Scranton/Binghamton/et al. is the route that blurs the lines on quasi-commuter because it's outside of any extant commuter district and would be a shitshow to coordinate otherwise. So it's being forged as an Amtrak service without Commuter Rail alts. Atlantic City doesn't--and never did--fit that mold. What garbage passed for AMTK service on that route over the years was downright terrible and barely usable, frequently yanked to and from with schedule/routing/branding changes in a sign of futility. SEPTA and NJT had their Pilgrim Agreement equivalent to template with West Trenton, and under NJT oversight the service has been enormously more stable and usable (all this despite the public-private "ACES" scheme from NYC falling apart...but absolutely nothing is preventing NJT from giving that another go).
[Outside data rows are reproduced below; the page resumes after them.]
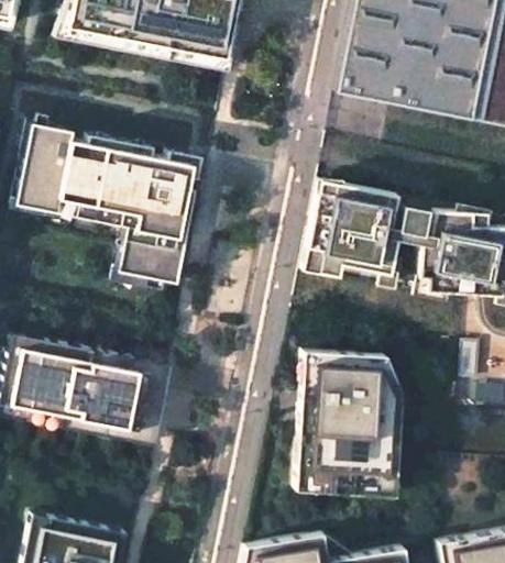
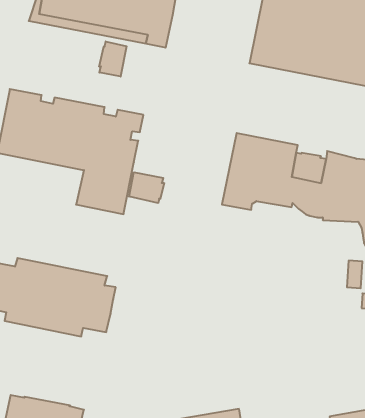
building: none -> [99,41,127,77]
building: none -> [129,172,164,203]
building: [296,350,402,495] -> none

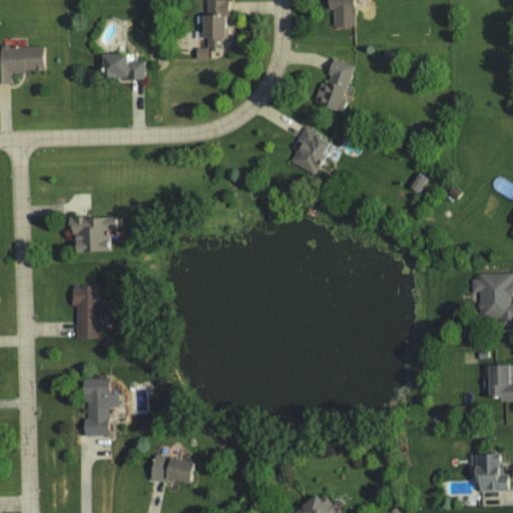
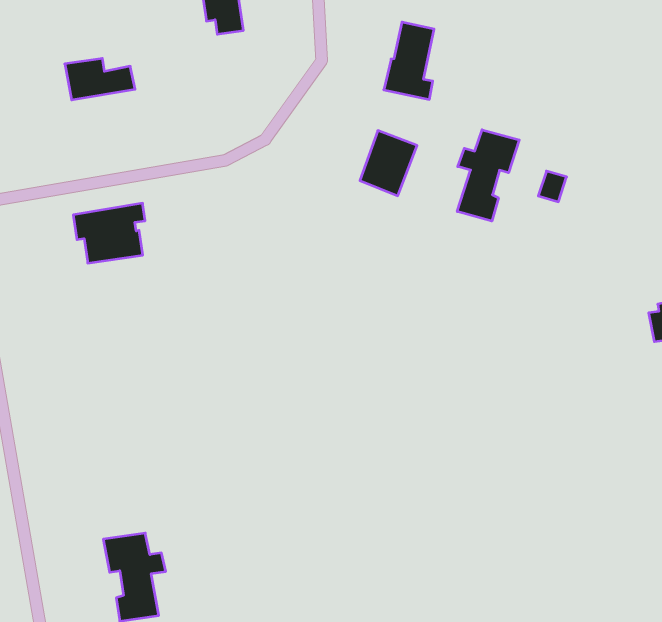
building: none -> [457,130,519,221]
building: [67,215,115,250] -> [73,203,145,263]
building: [71,285,101,339] -> none

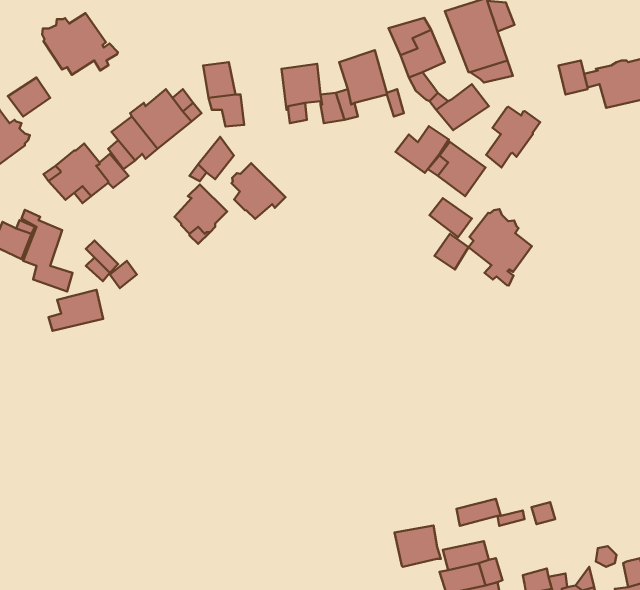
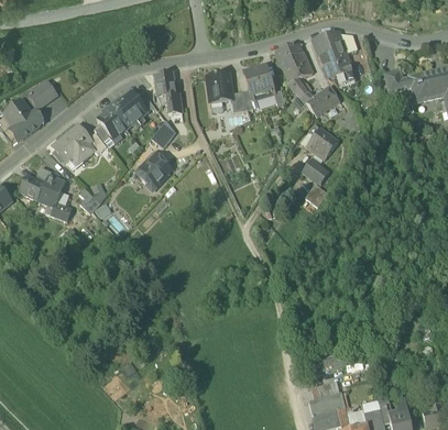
building: [42,13,118,75] -> none
building: [486,107,540,168] -> none
building: [396,126,449,173] -> none
building: [231,163,285,219] -> none
building: [468,209,532,286] -> none
building: [49,290,103,331] -> none
building: [395,525,441,567] -> none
No one would rationally attempt NYC-Reading with the 30th St. Philly reverse move under the Amtrak flag and Amtrak pricing over a SEPTA re-extension and making sure the frequencies on both end of the transfer are worth a damn for what pittance of an actual NYC-Reading market there is. Same for Allentown which is an utter laugher of a schedule trying to leverage the Raritan Valley Line across Jersey for the one-seat vs. transferring at representatively good constituent frequencies in Philly.
California is a completely different animal because the regional transit agencies are so balkanized that stringing together 'a' corridor is nearly an exercise in futility. Metrolink, for an example, is an optics-unified commuter rail system...but its individual routes fall under up to 4 different regional transit agencies like PRIAA run-amok at the county level. "Amtrak California" exists at all as a semi-breakaway brand because of the way Caltrans has to hustle cooperation between umpteen different Joint ____ Corridor Authority boards to string anything together. It could not be more alien to how East Coast transit is organized by either statewide or 'mega' district chunking.
We learn to purpose-fit because that's how shit actually gets done. Waiting for some mythical Daddy to do it for us by running roughshod over every obstacle for damn sure isn't going to bring the results. You can hate PRIAA for its maddening pitfalls of needing the funding to percolate through the states before being applied, but let's at least be clear where that bile gets directed before screaming that we'd have all our transpo candy if only some Daddy ran roughshod hard enough over it. Daddy isn't in charge of that; the law has to wholesale-change before you can put him there.